CONSIGNE A :: Affichez toutes les lignes contenant la chaîne « underline », en respectant la casse.
____________
C'est en honorant les maîtres du passé qu'on ajoute notre pierre à l'édifice, LiFang l'a toujours su. L'artiste est pétrie de culture occidentale et c'est la particularité de l’époque moderne française qui l'a poussée à devenir peintre. Elle cite volontiers Vincent Van Gogh mais se rattache à la branche mère, celle de la tradition cézannienne, tant par certains de ses sujets que techniquement.

Associée parfois à la résurgence d’une figuration narrative, la démarche de LiFang ne s’y réduit toutefois pas. Ses préoccupations artistiques ne s’inscrivent pas en un tout critique d'une société de consommation, de points de vue politiques post-révolution à la manière des Malassis... Elle s’en écarte pour nous livrer un idéal de liberté éclatant, tout en opérant subtilement le constat des changements sociétaux où que ce soit dans le monde. LiFang sait conjuguer l’air du temps, fugace et dynamique, avec les sensations intemporelles de calme, de luxe et de volupté chères à Henri Matisse.

Issue de la tradition moderniste en peinture, la pratique artistique de LiFang ne cesse d’établir des liens entre passé et présent, louvoyant entre les références et la nécessité de se singulariser. Se nourrir du passé ne signifie aucunement se représenter un monde figé et obtus. Il faut y voir un rapport de causalité constamment renouvelé, en dialogue permanent  avec une culture mondialisée, plurielle et kaléidoscopique. Dans la série Les Passants, série-clé s'il en est, LiFang indexe des inconnus qui ne posent pas. Ces inconnus traversent une rue comme ils traversent la vie, anonymement. Ils sont flashés à Paris, New York ou Shanghaï et deviennent le motif d'une abstraction identitaire.

Issue du sensible, la peinture de LiFang entretient un dialogue permanent entre la photographie et la peinture, rendant au médium pictural le devoir de mémoire du médium photographique, comme une forme d'hommage à celle-ci, jusqu'au sentiment d'une nostalgie retrouvée, réflexive et introspective… une expérience cathartique. Le sensible devient sensé par l’entremise du filtre numérique. Paradoxalement, la peinture de Lifang doit en passer par l'abandon de l'indice pour rendre compte du réel et, par ce biais, conférer à la peinture les qualités premières de la photographie.
____________
CONSIGNE B :: D'après le texte, dans quelles villes les inconnus de la série Les Passants sont-ils flashés ?

DONNÉES D'ENTRÉE ::
____________
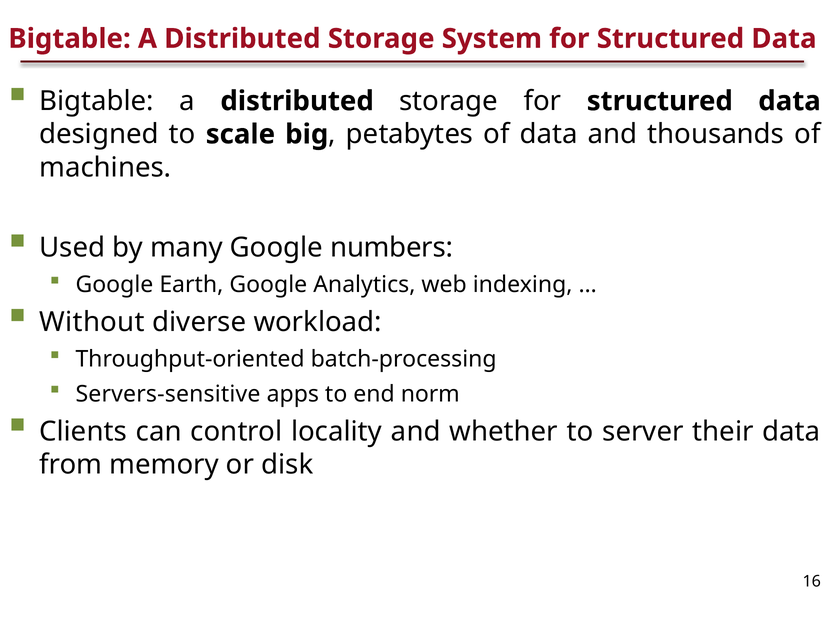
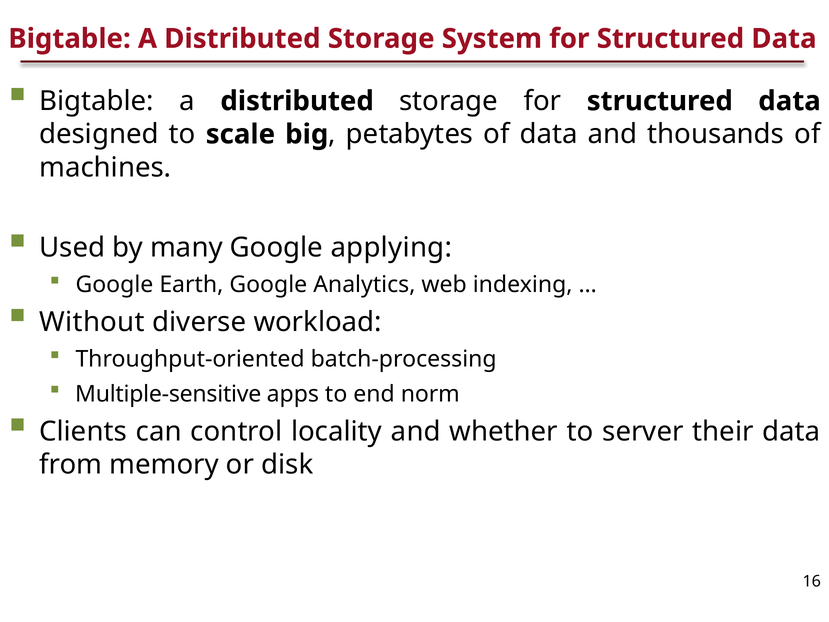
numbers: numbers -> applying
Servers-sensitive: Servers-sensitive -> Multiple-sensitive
____________
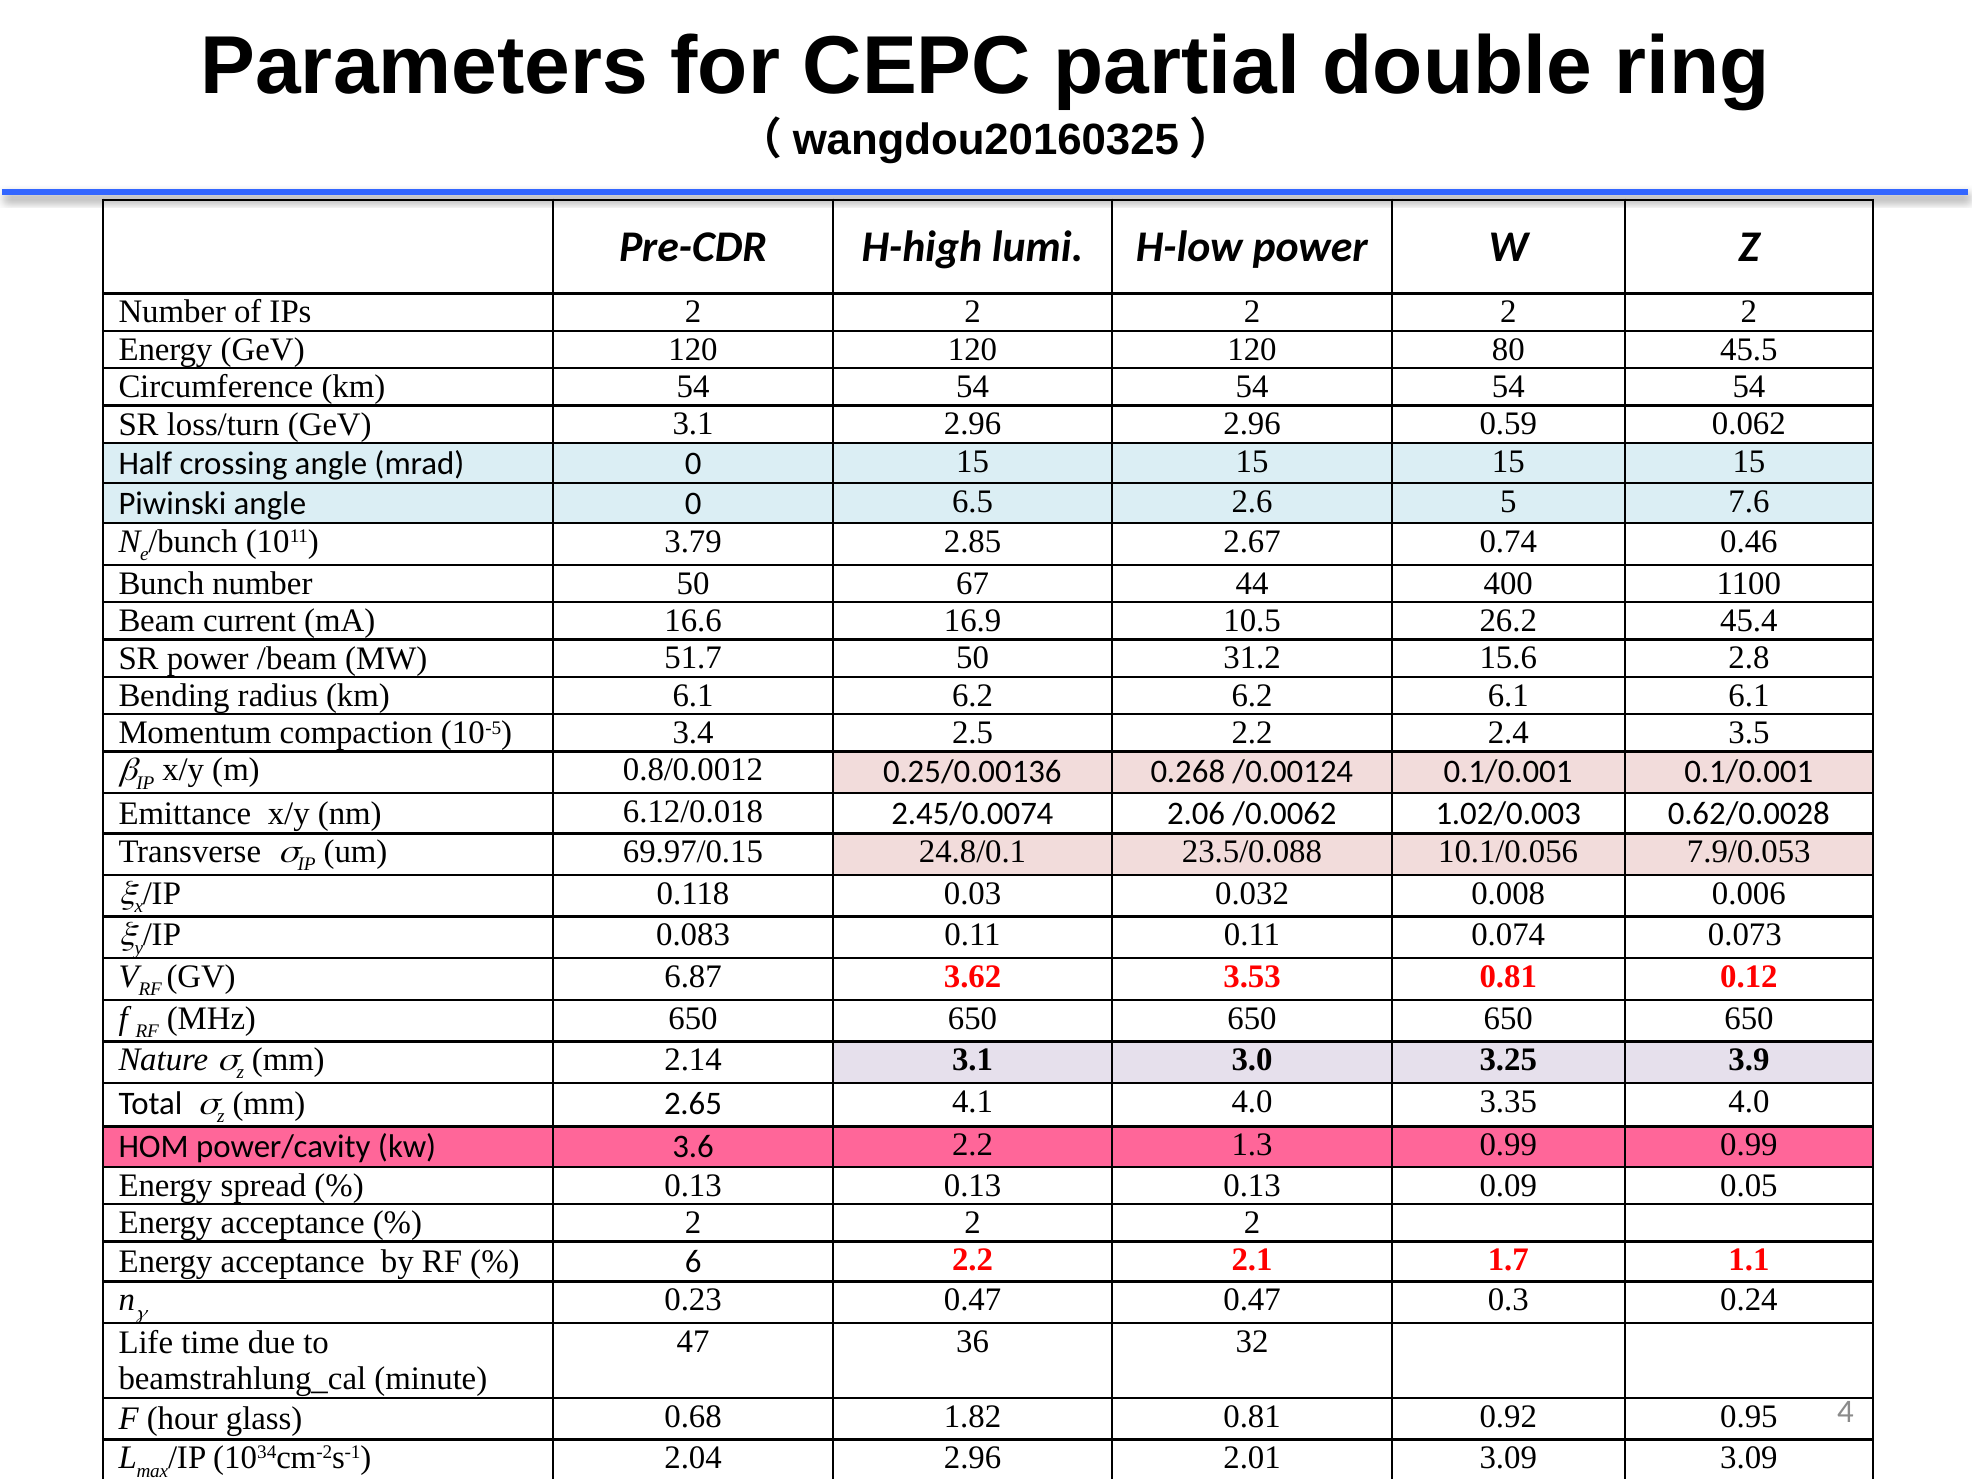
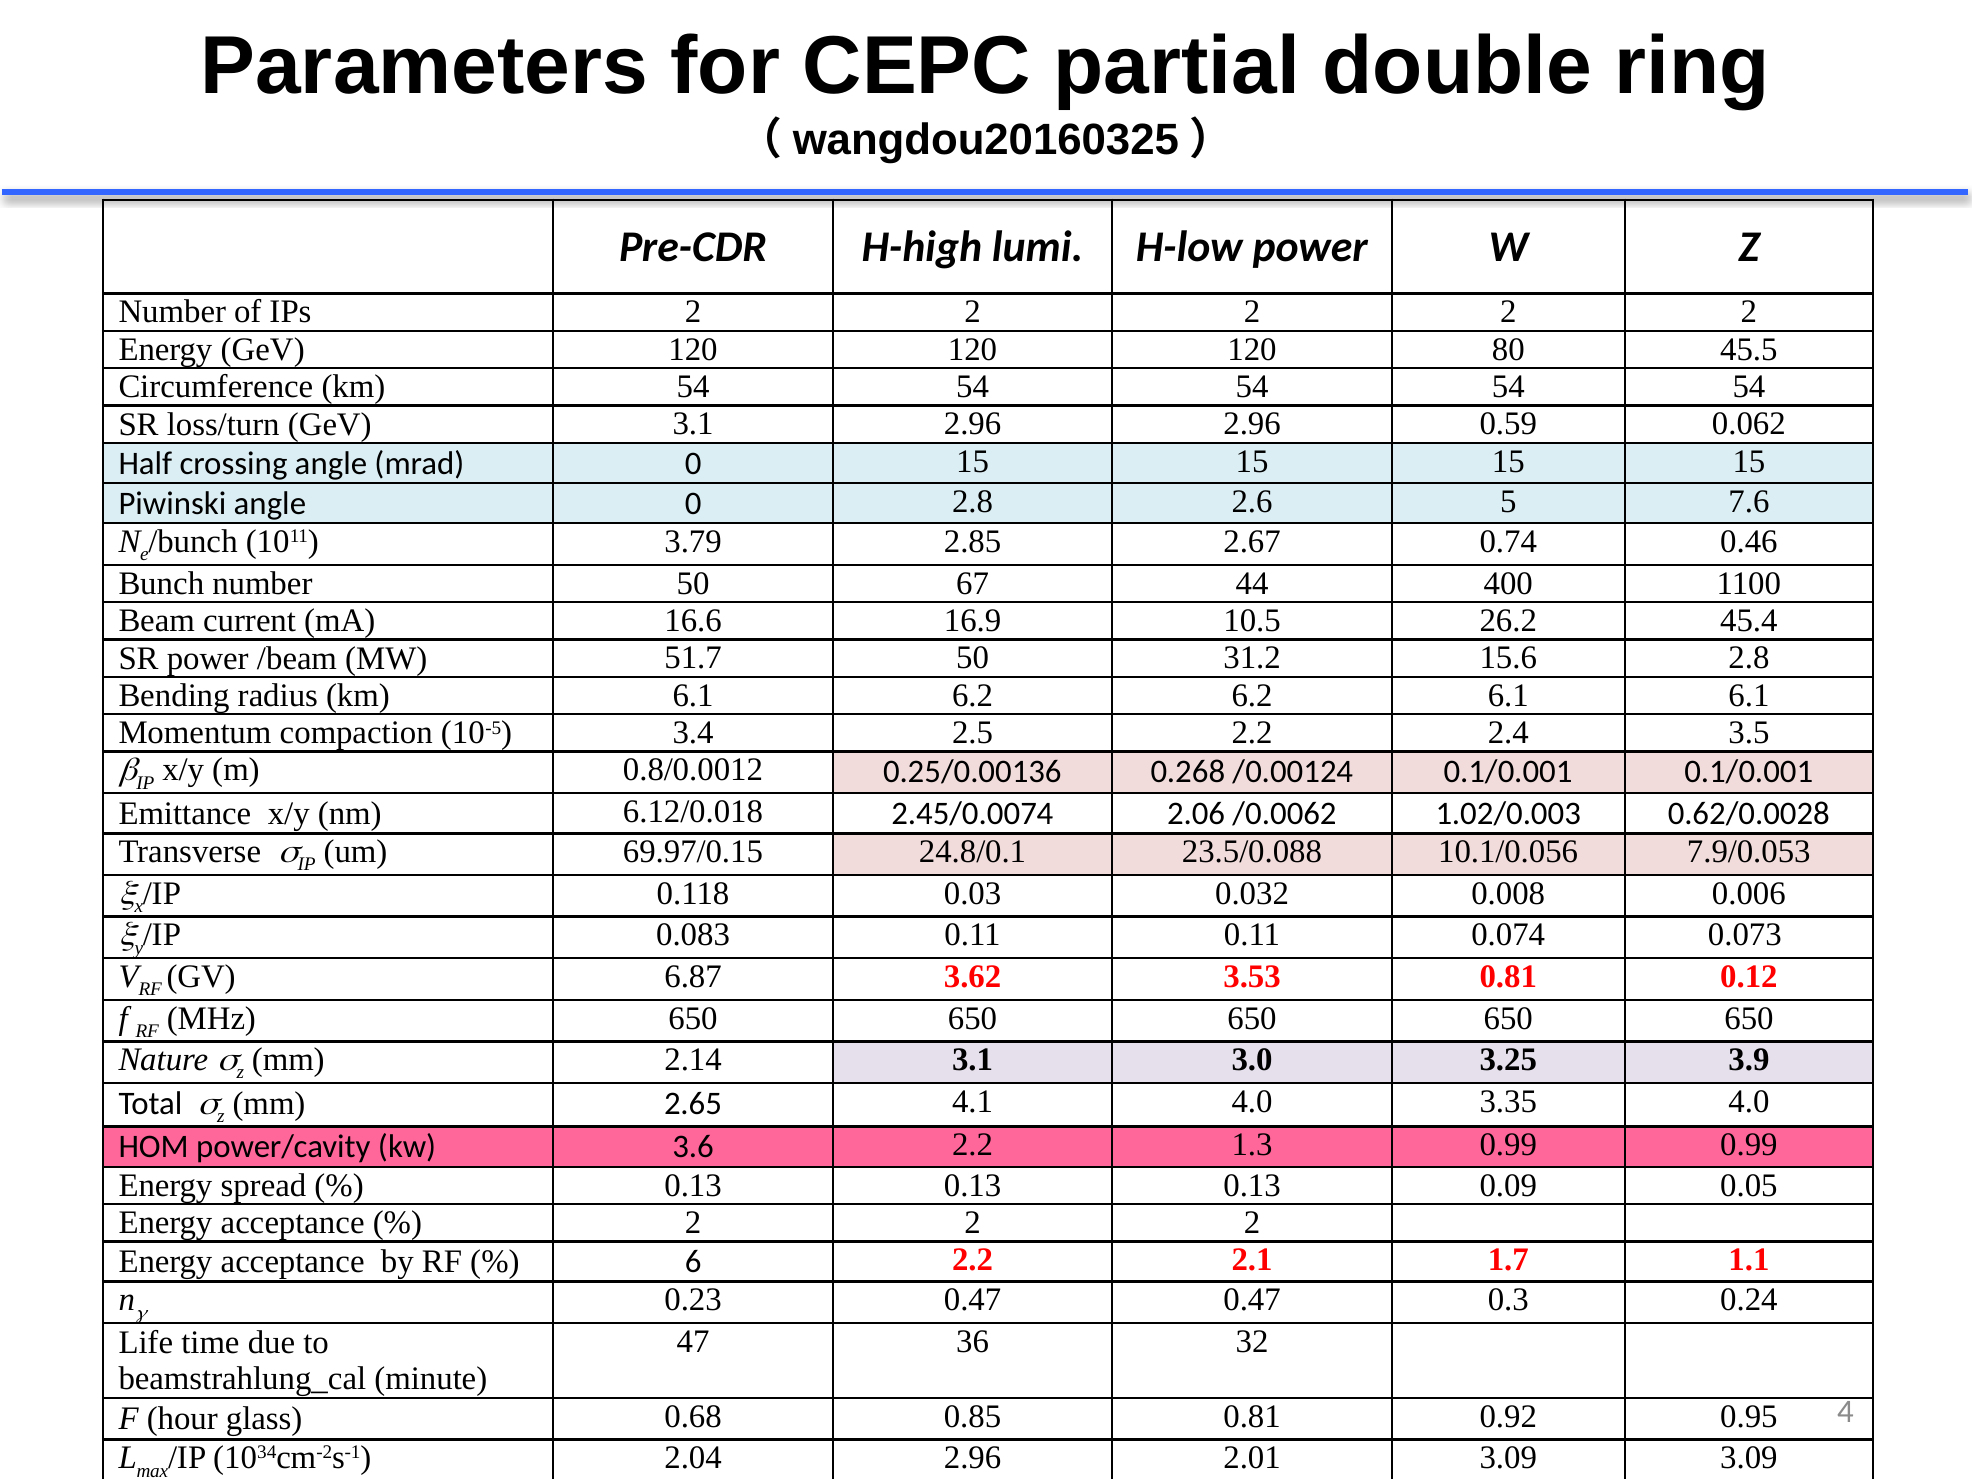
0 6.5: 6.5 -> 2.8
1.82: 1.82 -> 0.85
____________
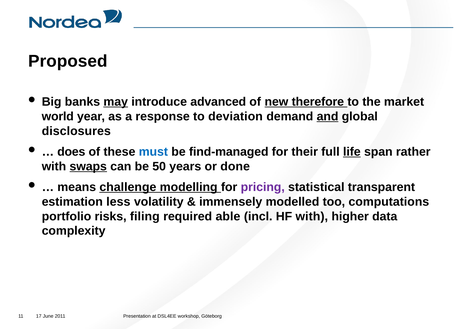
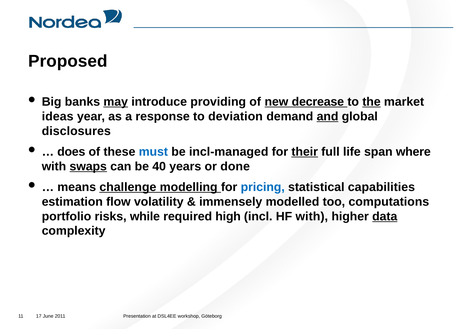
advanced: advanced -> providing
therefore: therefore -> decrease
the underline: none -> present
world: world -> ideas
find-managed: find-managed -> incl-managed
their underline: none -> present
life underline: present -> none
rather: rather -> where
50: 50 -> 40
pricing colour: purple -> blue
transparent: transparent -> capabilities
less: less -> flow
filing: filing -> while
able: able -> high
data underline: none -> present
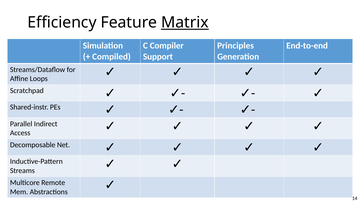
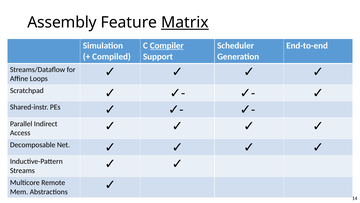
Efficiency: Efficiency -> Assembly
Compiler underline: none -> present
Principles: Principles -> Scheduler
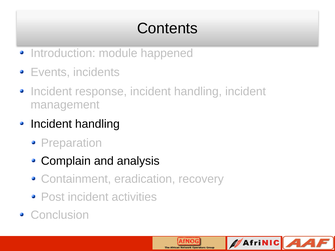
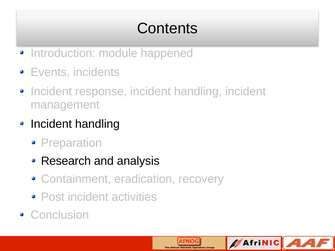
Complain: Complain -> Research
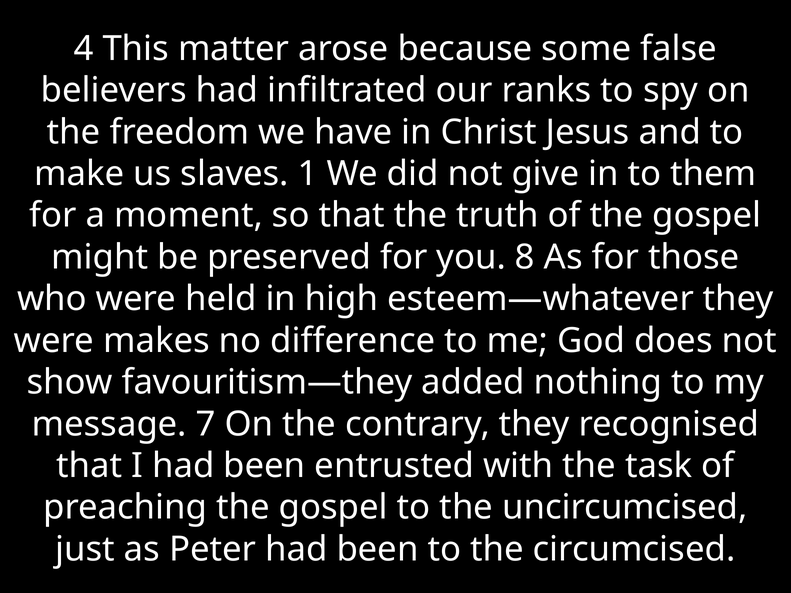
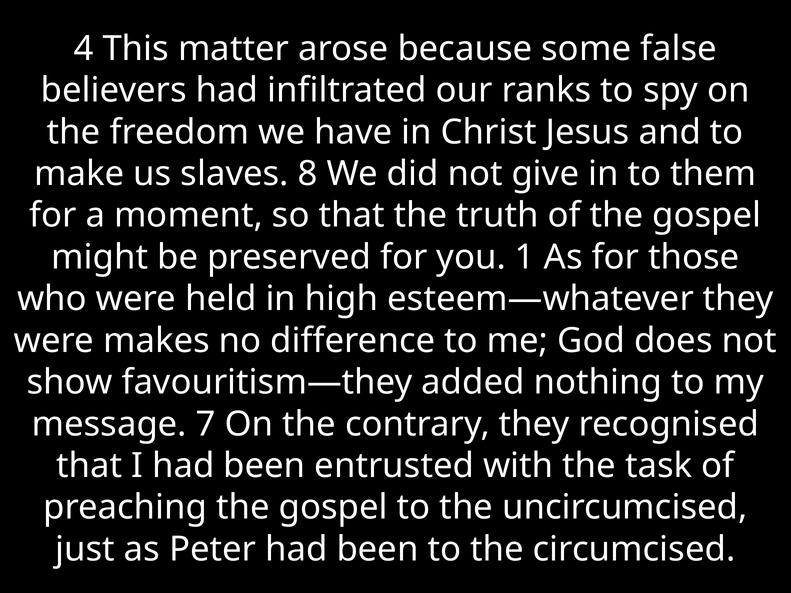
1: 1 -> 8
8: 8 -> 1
____________
RÉPONSE A ::
the underline: none -> present
their underline: none -> present
life underline: present -> none
data underline: none -> present
Compiler underline: none -> present

RÉPONSE B :: À Paris, à New York ou à Shanghaï.